A Model Cluster Adapting to Different Charge Voltage Segments for Battery Capacity Estimation
Qianqian Zhang, Jiangong Zhu, Yixiu Wang, Xuezhe Wei, Haifeng Dai
Abstract
Abstract Accurate capacity estimation is vital for the management of lithium-ion batteries in Electric Vehicles (EVs). Data-driven methods using the battery charging process provide new insights for battery capacity estimation. However, extracting features from the complete or specific charge curves is difficult as the battery charging is related to the behavior of the drivers, e.g., the battery start state of charge (SOC) and end SOC are usually random. Therefore, this study proposes a framework using a model cluster for the capacity estimation of lithium-ion batteries, which uses multi-submodels adapting to different lengths of input charge voltage segments, where input features are extracted.
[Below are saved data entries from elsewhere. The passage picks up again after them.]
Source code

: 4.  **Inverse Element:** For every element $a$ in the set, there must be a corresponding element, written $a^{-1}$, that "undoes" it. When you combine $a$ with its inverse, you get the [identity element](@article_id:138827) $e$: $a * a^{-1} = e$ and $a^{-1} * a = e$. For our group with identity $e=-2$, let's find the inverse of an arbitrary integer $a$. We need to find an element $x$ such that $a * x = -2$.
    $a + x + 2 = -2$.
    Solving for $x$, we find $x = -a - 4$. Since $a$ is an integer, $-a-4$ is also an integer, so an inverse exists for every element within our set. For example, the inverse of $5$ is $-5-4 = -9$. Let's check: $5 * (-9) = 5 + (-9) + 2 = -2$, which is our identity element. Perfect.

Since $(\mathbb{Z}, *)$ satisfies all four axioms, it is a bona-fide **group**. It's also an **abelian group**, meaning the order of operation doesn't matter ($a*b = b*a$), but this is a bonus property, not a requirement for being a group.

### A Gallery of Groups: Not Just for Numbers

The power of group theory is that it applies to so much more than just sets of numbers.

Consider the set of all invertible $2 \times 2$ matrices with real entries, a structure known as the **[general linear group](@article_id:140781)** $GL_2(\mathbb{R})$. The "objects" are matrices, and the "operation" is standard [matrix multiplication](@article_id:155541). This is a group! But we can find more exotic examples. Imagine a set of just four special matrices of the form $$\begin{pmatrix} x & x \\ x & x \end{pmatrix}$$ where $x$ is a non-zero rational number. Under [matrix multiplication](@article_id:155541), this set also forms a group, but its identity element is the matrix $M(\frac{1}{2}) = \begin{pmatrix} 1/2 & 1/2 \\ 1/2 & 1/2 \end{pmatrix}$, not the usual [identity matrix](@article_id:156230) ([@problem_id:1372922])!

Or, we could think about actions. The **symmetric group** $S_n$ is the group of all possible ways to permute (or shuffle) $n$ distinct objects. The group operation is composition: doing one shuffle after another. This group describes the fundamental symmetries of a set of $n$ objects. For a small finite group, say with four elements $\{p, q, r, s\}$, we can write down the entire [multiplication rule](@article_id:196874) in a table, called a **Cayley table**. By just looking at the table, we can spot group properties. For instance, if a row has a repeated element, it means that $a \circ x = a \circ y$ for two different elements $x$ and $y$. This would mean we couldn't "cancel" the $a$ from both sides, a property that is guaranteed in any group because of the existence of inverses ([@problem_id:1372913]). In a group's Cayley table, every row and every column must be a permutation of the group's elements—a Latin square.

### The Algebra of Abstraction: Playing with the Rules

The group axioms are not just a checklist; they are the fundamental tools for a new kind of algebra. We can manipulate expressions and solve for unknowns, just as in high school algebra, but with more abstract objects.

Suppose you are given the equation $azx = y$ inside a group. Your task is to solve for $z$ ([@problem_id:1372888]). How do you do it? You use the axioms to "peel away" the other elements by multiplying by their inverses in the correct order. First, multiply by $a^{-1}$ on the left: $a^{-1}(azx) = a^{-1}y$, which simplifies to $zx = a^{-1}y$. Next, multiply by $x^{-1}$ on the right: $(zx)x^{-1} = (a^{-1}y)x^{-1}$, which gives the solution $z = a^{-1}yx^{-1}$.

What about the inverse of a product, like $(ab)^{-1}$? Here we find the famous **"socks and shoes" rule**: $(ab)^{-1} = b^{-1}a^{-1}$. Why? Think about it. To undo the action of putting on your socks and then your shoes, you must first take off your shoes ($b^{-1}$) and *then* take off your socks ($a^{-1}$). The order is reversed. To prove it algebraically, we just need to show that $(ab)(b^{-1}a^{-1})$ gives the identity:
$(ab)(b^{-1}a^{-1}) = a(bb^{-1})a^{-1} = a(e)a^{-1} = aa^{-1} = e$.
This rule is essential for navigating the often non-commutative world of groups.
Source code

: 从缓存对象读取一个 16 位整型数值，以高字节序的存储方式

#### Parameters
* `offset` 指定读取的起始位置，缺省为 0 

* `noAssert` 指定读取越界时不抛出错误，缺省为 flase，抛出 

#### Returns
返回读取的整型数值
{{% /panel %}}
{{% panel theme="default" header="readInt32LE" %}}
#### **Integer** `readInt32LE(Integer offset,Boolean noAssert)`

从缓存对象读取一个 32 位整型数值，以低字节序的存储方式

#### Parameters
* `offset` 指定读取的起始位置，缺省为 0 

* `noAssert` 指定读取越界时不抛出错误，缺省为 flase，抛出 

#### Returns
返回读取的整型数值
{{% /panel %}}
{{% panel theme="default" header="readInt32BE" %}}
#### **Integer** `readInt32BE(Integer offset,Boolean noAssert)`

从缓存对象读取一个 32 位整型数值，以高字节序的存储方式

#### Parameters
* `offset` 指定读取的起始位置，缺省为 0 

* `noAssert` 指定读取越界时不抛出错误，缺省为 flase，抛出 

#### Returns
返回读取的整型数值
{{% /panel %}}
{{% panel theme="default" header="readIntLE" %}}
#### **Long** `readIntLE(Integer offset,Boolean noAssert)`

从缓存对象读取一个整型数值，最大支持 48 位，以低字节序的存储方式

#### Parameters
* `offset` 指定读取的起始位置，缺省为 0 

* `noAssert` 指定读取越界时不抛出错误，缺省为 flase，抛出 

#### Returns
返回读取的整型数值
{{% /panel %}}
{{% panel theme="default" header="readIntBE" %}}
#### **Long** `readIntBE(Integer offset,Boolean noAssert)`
Three datasets (NCA, NCM, and Oxford datasets) are employed to establish the model cluster, and three types of input features and four algorithms are compared. The Random Forest (RF) algorithm combined with the time vector (input feature) achieves the best estimation results on the NCA dataset, in which the Root Mean Square Errors (RMSEs) of most submodels are lower than 1%. Thus, submodels with RMSE lower than 1% are retained to form the model cluster. The NCM dataset is used for the model cluster verification, and all RMSEs are below 0.74%. Three probability distributions of the charging process are constructed based on the three datasets to fit the model cluster to the actual EV operation situation, and the maximum RMSE is 0.403%, which provides a new perspective on the battery capacity estimation for EVs.